Originalartikel: »Ønskebørn skaber gode Hjem«. Et portræt af Agnete Bræstrup (1909–1992)
Christian Graugaard, Hanne Risør & Mogens Osler
“Wanted children make good homes”. A portrait of Agnete Bræstrup (1909–1992).
Bibl Læger 2009;201:372–398.
Agnete Bræstrup graduated as a medical doctor from the University of Copenhagen in 1935. She soon grew interested in sex education, fertility, and legislation on induced abortion, and over the years she became a pioneer in the fight for sexual and reproductive rights domestically and abroad. In the late 1940s, she organized a project on contraceptive counselling in urban Copenhagen, run mainly by female doctors. The project proved to be a success despite numerous obstacles, incarnated not least by the male dominated Doctors’ Association. A few years later, in February 1956, Agnete Bræstrup founded the Danish Family Planning Association (later renamed Sex & Samfund), a vivid NGO that still exists. The Danish FPA soon became the national member organisation of the International Planned Parenthood Federation (IPPF), where Bræstrup was a key figure for decades. In the article, Bræstrup’s successors as chairmen of Sex & Samfund offer a portrait of a charismatic person and a unique medical career.

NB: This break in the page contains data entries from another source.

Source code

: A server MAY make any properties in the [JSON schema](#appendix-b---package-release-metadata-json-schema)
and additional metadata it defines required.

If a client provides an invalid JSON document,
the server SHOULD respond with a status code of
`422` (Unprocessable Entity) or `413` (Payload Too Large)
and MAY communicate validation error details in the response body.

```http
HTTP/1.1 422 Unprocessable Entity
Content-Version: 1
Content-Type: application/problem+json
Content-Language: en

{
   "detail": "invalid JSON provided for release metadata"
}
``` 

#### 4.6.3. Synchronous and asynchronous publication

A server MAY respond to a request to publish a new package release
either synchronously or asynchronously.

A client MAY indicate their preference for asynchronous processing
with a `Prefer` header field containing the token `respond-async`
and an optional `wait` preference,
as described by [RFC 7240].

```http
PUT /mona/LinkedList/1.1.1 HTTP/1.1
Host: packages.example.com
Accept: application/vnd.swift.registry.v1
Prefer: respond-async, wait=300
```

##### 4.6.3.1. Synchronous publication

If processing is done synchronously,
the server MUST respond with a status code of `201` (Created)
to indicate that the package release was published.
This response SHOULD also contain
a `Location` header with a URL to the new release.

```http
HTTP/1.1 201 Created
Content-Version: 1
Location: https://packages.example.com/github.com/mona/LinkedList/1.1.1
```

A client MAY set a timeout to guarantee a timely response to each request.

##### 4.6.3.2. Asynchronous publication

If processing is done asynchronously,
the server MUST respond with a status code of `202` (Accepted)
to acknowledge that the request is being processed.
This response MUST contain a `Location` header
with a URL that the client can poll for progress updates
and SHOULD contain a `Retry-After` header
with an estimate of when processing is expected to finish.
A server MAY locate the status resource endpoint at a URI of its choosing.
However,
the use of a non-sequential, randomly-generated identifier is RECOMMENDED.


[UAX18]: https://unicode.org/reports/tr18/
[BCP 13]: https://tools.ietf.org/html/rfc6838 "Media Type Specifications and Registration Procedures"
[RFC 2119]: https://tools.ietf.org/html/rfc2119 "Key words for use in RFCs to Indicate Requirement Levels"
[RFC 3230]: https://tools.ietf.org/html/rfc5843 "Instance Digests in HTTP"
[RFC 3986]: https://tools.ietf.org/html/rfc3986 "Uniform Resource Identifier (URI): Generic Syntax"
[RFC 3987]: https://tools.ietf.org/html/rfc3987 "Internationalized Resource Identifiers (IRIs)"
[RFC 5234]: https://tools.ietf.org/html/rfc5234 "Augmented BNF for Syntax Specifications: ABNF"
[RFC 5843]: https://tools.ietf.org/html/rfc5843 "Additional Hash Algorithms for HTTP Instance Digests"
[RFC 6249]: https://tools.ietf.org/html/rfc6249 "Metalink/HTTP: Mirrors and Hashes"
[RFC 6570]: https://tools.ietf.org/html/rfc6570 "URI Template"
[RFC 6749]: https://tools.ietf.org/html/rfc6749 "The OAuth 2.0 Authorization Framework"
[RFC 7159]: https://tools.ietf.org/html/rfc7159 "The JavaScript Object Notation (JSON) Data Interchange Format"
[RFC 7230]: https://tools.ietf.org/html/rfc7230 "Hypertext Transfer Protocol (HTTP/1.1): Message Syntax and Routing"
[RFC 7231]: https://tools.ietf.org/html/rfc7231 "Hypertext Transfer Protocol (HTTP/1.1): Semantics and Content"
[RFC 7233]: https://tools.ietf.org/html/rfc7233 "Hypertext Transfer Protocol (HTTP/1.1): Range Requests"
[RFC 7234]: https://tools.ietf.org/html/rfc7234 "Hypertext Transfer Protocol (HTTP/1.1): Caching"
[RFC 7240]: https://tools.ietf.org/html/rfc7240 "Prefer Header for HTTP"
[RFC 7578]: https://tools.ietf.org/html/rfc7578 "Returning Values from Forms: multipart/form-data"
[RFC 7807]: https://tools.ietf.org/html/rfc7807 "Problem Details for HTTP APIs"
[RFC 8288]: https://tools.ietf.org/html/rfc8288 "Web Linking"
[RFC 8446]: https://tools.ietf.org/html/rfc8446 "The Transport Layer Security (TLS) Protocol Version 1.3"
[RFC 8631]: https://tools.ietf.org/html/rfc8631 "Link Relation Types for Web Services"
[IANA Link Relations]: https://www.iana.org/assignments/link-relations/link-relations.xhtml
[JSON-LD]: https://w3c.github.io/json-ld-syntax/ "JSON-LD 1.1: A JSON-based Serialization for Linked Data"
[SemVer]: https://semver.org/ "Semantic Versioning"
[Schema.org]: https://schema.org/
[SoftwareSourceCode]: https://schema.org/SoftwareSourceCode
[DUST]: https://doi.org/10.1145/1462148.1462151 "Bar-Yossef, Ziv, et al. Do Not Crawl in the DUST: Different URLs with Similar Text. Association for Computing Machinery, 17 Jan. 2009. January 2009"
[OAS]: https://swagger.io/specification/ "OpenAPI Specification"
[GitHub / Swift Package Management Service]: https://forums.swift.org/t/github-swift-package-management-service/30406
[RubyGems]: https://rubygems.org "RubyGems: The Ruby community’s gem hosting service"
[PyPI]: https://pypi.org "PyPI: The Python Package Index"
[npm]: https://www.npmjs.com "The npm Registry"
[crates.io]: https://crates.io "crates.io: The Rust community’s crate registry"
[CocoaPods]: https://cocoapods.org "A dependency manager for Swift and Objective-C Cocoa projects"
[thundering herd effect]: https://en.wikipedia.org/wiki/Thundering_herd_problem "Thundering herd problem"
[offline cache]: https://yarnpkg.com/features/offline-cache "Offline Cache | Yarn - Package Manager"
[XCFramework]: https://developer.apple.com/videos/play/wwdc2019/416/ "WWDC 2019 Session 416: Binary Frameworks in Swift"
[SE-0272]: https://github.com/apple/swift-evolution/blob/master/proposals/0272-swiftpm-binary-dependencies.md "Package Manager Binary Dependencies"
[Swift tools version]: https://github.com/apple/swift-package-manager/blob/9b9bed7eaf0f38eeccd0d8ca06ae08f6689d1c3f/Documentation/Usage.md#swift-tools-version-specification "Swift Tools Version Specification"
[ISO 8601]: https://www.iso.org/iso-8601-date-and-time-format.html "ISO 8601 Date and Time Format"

Originalartikel: Hvor blev kønnet af? Hvad stiller psykiaterne op med skismaet lighed og forskel?
Karin Garde
What became of gender? How do psychiatrists handle the schism between gender equality and gender difference?
Bibl Læger 2009;201:399–412.
This paper deals with the notion of gender in different fields of psychiatry. Gender is mostly not mentioned in psychiatric textbooks and research and if mentioned it’s typically not commented or analysed in depth. This invisibility of gender is quite striking, but when commented by (female) doctors, it is routinely rejected as feministic propaganda instead of taken seriously as a valid scientific problem with clinical implications for the treatment of both male and female patients. During the process of obtaining gender equality, gender differences have become increasingly invisible in clinical research and practice. Was that an inevitable consequence? The answer is no. The opposite of equality is inequality. The opposite of difference is sameness. Gender differentiated treatment can well be argued for and does not affect the struggle for gender equity in general. This is a matter too for edi-tors of scientific journals and textbooks.
Originalartikel: Læger og patienter i Carlo Goldonis komedier og selvbiografi
Sven Erik Hansen
Physicians and patients in Carlo Goldoni’s comedies and autobiography.
Bibl Læger 2009;201:413–31.
The Venetian playwright Carlo Goldoni (1707–1795) composed more than 100 comedies. His father was a physician, and for some months in his youth Carlo Goldoni had to follow his father on the rounds. Two of his comedies deal with the doctor-patient relationship: La finta ammalata (The girl who feigned illness) and Il medico olandese (The Dutch physician), the latter with Herman Boerhaave as the main character. Difficulties in this relationship, also known today, are expounded: Misinterpretation in the verbal communication, the reactions of the patient and relatives to diagnostic uncertainty, the physicians’ handling of psychosomatic symptoms. In the two comedies physicians are generally depicted with sympathy and as individual personalities in contrast to Molière’s aversion for doctors a century earlier. Thus, these two comedies show the emergence of the modern concept of physicians as useful experts and serviceable citizens.
Originalartikel: Sygdomsfortolkning og historiebrug. Et patientperspektiv på årsager til sygdom og veje til helbredelse.
Tove Elisabeth Kruse
Interpretation of illness and use of history. A patients’ perspective on causes of illness and roads to healing.
Bibl Læger 2009;201:432–58.
In this article the interpretation of illness and use of personal history is examined among a group of Scandinavian patients with extraordinary medical histories. The study demonstrates that patients, based on their own illness, perform an active memory work linking past, present and future together. They find causes of their illness in their recent and personal past. Existential strains and crises, psychological tendencies, and the ability to handle social demands and challenges, is often thought to create the illness. The study finds a distinct relation between the comprehension of cause and the personal efforts, and it suggests that a modern notion of “sin” is the focal point of this relation. Sin is still considered a cause of illness, but one no longer sins against God or neighbor, rather against oneself. Sin has been secularized and its foundation is no longer collective and religious, but individual and psychological. The road to partial or full recovery is therefore generally tied to the individual’s flexibility and ability to change.
Forside: Lægen og seksualoplyseren Agnete Bræstrup malet af kunstneren Niels Winkel i anledning af hendes pensionering som formand for Foreningen for Familieplanlægning i 1983 (Sex & Samfund).